Wozu braucht Sassou Nguesso Waffen?
Kopfzerbrechen bereiten internationalen Beobachtern die regelmäßig aufkommenden Korruptionsvorwürfe gegen Präsidentenfamilie Sassou Nguesso sowie die jüngsten Enthüllungen des "Organized Crime and Corruption Reporting Projects" (OCCRP): Die Gemeinschaft von Investigativreportern berichtete im Februar von Waffenlieferungen an Sassou Nguessos Regime. Voriges Jahr sei ein Schiff, beladen mit Mörsergranaten, Raketen und Sprengstoff, in Brazzaville eingelaufen, hieß es.

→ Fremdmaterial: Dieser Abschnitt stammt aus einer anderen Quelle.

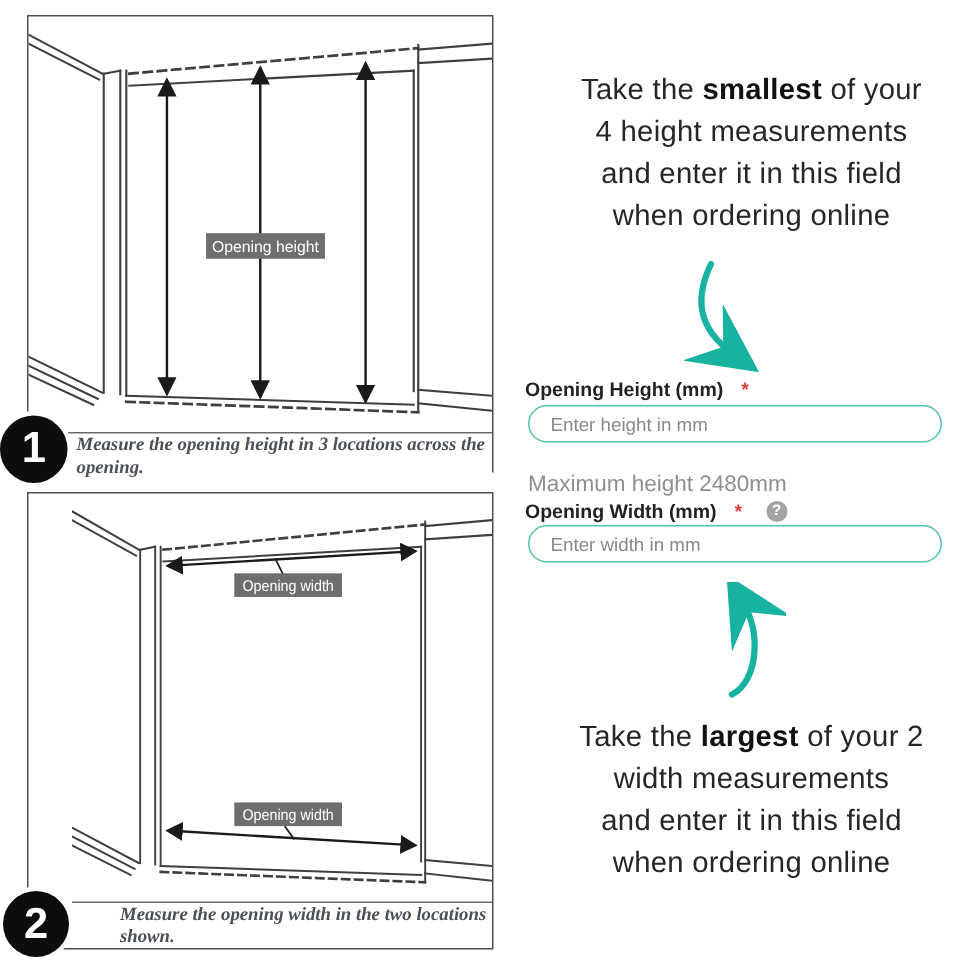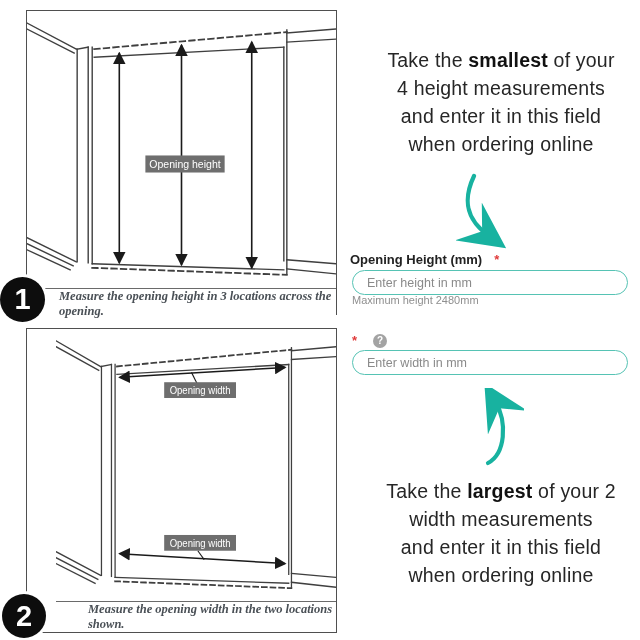"Opening height" .diagram { margin-left: 8px -> none }
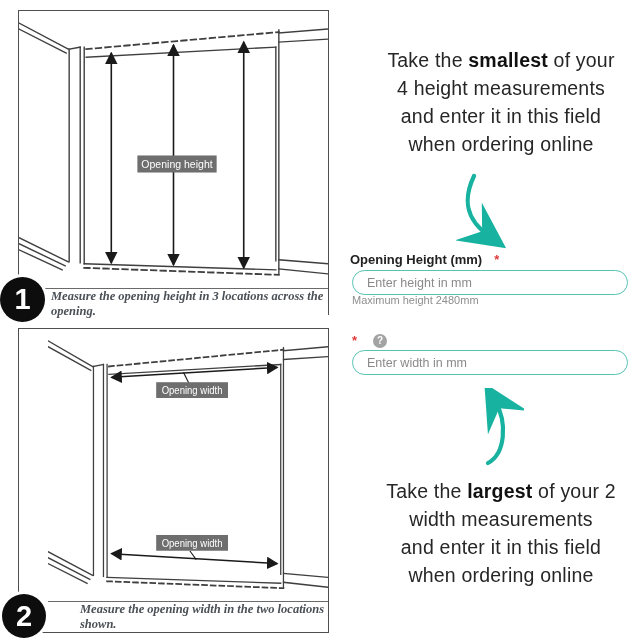"Maximum height 2480mm" .helper-text { font-size: 11px -> 15px; top: 294px -> 314px }
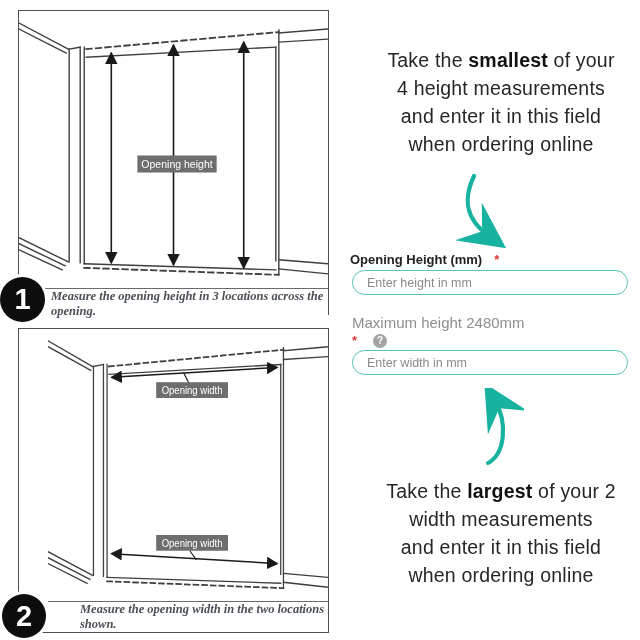"Opening Width (mm)" span { html: none -> <span>Opening Width (mm)</span> }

"Seit mehreren Jahren kauft die Republik Kongo heimlich ein Arsenal an Waffen aus Aserbaidschan, mehr als 800 Tonnen", erläutert die Journalistin Kanté-Morel und fragt: "Gegen wen will er die einsetzen, etwa gegen sein eigenes Volk?"
Vor den Präsidentenwahlen am Sonntag steigt die Angst, Nguesso könnte sich eine erneute Amtszeit mithilfe der Armee sichern. Es wäre nicht das erste Mal: Kongos Armee habe stets bereitgestanden, Proteste gegen Nguesso zu unterdrücken. Zuletzt sei dies 2016 der Fall gewesen, sagt Sadio Kanté-Morel.
Damals griffen Regierungstruppen bei einer Auseinandersetzung mit oppositionellen Rebellen in der Region Pool auch Zivilisten an. Die regulären Streitkräfte hatten in einem Konflikt unter Ausschluss der Öffentlichkeit Angriffe durchgeführt, bei denen laut humanitären Quellen 140.000 Menschen vertrieben worden waren.